▶ **Tarefa proposta**
Por favor, transcreva do trecho sobre a vacinação o segmento de "Todo o procedimento" a "no próximo atendimento.".

▶ **Trecho fornecido**
========

Todo o procedimento aconteceu em menos de cinco minutos, desde a entrada na mãe na sala até sua saída, ouvindo da primeira técnica de enfermagem enquanto recebia de volta a Caderneta da Criança, agora, atualizada: “Agora, só no mês que vem para vacinar de novo”. Eu, em minhas anotações mentais, já pensava em como intervir no próximo atendimento.
Quando o próximo casal entrou na sala, trazendo uma menininha, a atenção de todos voltou-se para a bebê; esta com dois meses. Como no outro atendimento, uma das técnicas recolheu a caderneta e a outra preparou as quatro vacinas para a idade. Mais uma vez, foi pedido para que a mãe colocasse a criança na maca e, outra vez, minha colega se aproximou para acalmar a jovenzinha. O pai, por outro lado, ficou distante, próximo à porta.

========

▶ **Registros extraídos**

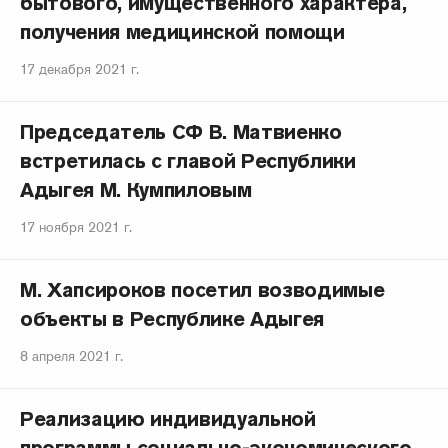
бытового, имущественного характера,
получения медицинской помощи
17 декабря 2021 г.
Председатель СФ В. Матвиенко
встретилась с главой Республики
Адыгея М. Кумпиловым
17 ноября 2021 г.
М. Хапсироков посетил возводимые
объекты в Республике Адыгея
8 апреля 2021 г.
Реализацию индивидуальной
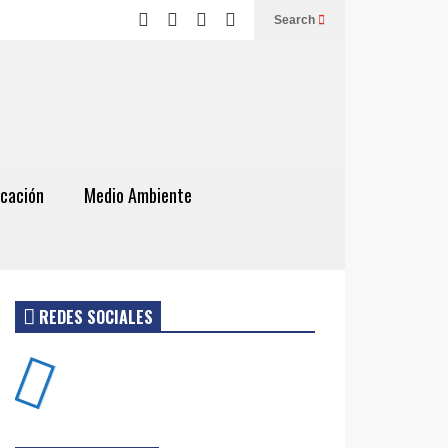
Search
cación
Medio Ambiente
REDES SOCIALES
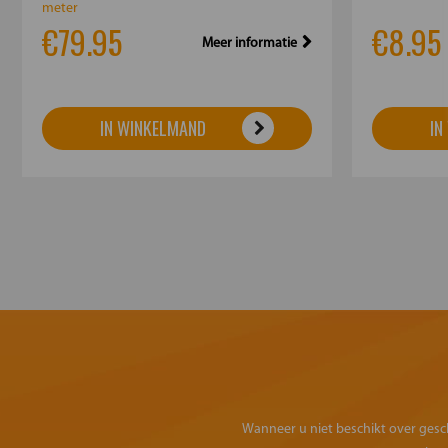
meter
€79.95
€8.95
...
Meer informatie
IN WINKELMAND
IN
Wanneer u niet beschikt over geschi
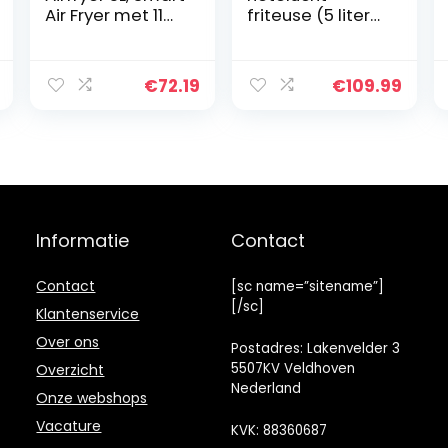
Air Fryer met 11
friteuse (5 liter
Programma’s,
XXL frituurmand,
Heteluchtfriteus
stoom voor
e met
knapperig
€
72.19
€
109.99
Aanraakscherm,
voedsel, 1.500
Online Recepten,
watt, kijkvenster,
Voorverwarmen
schudalarm,
en
digitaal
Warmhouden,
bedieningspane
BPA PFOA vrije
el, 10
Non-Stick Mand,
automatische
1500W, Wifi,
programma’s,
Informatie
Contact
Alexa
tot 230 °C)
Contact
[sc name=”sitename”]
[/sc]
Klantenservice
Over ons
Postadres: Lakenvelder 3
5507KV Veldhoven
Overzicht
Nederland
Onze webshops
Vacature
KVK: 88360687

========

▶ **Resposta do exercício**
Todo o procedimento aconteceu em menos de cinco minutos, desde a entrada na mãe na sala até sua saída, ouvindo da primeira técnica de enfermagem enquanto recebia de volta a Caderneta da Criança, agora, atualizada: “Agora, só no mês que vem para vacinar de novo”. Eu, em minhas anotações mentais, já pensava em como intervir no próximo atendimento.